Sunday, 18 April 2021

Shopping trips


 A noodle into the darkest recesses of Surrey yesterday with a trip to Kernow Models. Unlike some people I didn't come away with a Hornby operating timber depot - not sure what I'd do with one if I did. 

As with most shops now they are primarily box shifters so the required list of paint was unobtainable, but I did pick up a small top up of windows stock and some pins. This does seem slightly odd seeing as who I work for these days, but a, I was standing there and b, I try to support the retailers. My fellow shopper came away with considerably more in the shape of a new blue box choo-choo and signals. 

We need to do this now. Yes, I could have got my small haul in two minutes online and even allowing for the postage, a lot cheaper than the fuel to Guildford. That's not the point.  We have long been told to 'support your local model shop' and this is even more important right now. My spend here was a little over seven quid; not much in percentage terms for  the required daily take for a shop, but if we all go out and spend this in a local shop this week they will still be around this time next year. Don't complain if you don't and they aren't.

Monday, 5 April 2021

Spring


 Even with snow forecast for sometime today, excellent news on the rail front. Certainly the earliest in the year since it was put together, the garden railway ran over the weekend. A little trimming back was needed and some sweeping up (why do stones appear from nowhere?). A section of the underpinning had sunk slightly, so some remedial work was carried out to lift it 1/2". Part of this included building a crude passenger platform with some odds and ends. more on this later perhaps.

Sunday, 4 April 2021

Exhibition returns?

 A small chink of light appeared this week. I got a short email asking about a layout for a show in sunny Eastbourne - not  town most linked to major exhibitions, though it used to have a very active club, an American NMRA chapter and no less than two model shops. 

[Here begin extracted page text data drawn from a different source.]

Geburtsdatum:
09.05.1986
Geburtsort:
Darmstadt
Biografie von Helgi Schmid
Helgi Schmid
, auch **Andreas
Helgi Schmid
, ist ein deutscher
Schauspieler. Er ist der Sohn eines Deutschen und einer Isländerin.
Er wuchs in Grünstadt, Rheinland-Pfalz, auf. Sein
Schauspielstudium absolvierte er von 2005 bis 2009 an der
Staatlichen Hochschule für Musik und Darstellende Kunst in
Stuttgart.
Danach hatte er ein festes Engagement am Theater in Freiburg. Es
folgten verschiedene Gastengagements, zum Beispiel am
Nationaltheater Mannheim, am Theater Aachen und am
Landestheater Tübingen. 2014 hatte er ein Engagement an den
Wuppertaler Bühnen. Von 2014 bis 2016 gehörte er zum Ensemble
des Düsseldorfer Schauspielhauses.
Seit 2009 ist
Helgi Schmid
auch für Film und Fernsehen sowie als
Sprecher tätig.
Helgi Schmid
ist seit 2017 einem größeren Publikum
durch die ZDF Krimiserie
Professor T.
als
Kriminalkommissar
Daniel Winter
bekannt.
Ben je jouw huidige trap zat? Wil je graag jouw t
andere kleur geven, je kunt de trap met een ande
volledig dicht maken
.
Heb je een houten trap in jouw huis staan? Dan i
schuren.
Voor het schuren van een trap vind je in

I've been saying to anyone who would listen over the last year that shows would re-open with the very large and the light and fleet-of-foot. It seems that I was on the money. Anything that usually holds the event in schools, colleges or leisure centres is toast; for the time being anyway, there is too much tied up in cleaning and more to the point, internal lateral flow testing. You aren't going to spend cash and time testing your staff and students twice a week and then let 1,000 unwashed anoraks in to touch all the surfaces. Much easier to say no. The really big events that use exhibition centres will come on stream in the Autumn in some form. What will happen is the small events will run as soon as the basic restrictions are lifted. There are those that I know that describe this type as 'piddly', not worth the effort, and I've always disagreed. Village halls and church halls; it's where the exhibition side of the hobby has its root.

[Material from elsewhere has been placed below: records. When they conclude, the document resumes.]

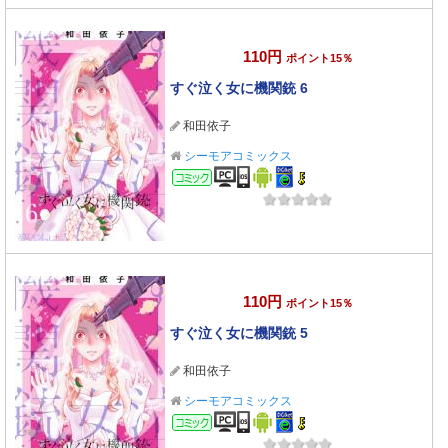
110円
ポイント15％
すぐ泣く女に機関銃 6
和田依子
シーモアコミックス
コミック
110円
ポイント15％
すぐ泣く女に機関銃 5
和田依子
シーモアコミックス
コミック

This in particular fits the brief; a church hall and partly sanctioned (or blessed?) by the church. No fees to pay to a hiring committee and no staff or students to use the rooms immediately afterwards. I foresee these small events springing up all over by the end of the summer - events to break the pressure that has built up. Events that can cancel at a minute's notice if the government shuts the country down or can change the regulations on how they're run in a similar time scale. On the phone I asked about plan B's. The reply was sensible: 'We can quickly change to whatever the government guidelines are at the time.' We should be out of masks indoors by then, but if not, that could be a way to move forward. Similarly, enforced entry numbers. Not perfect and not what what we all want, but half a loaf is better than no loaf and half a chink is better than no floodlights. This is good news.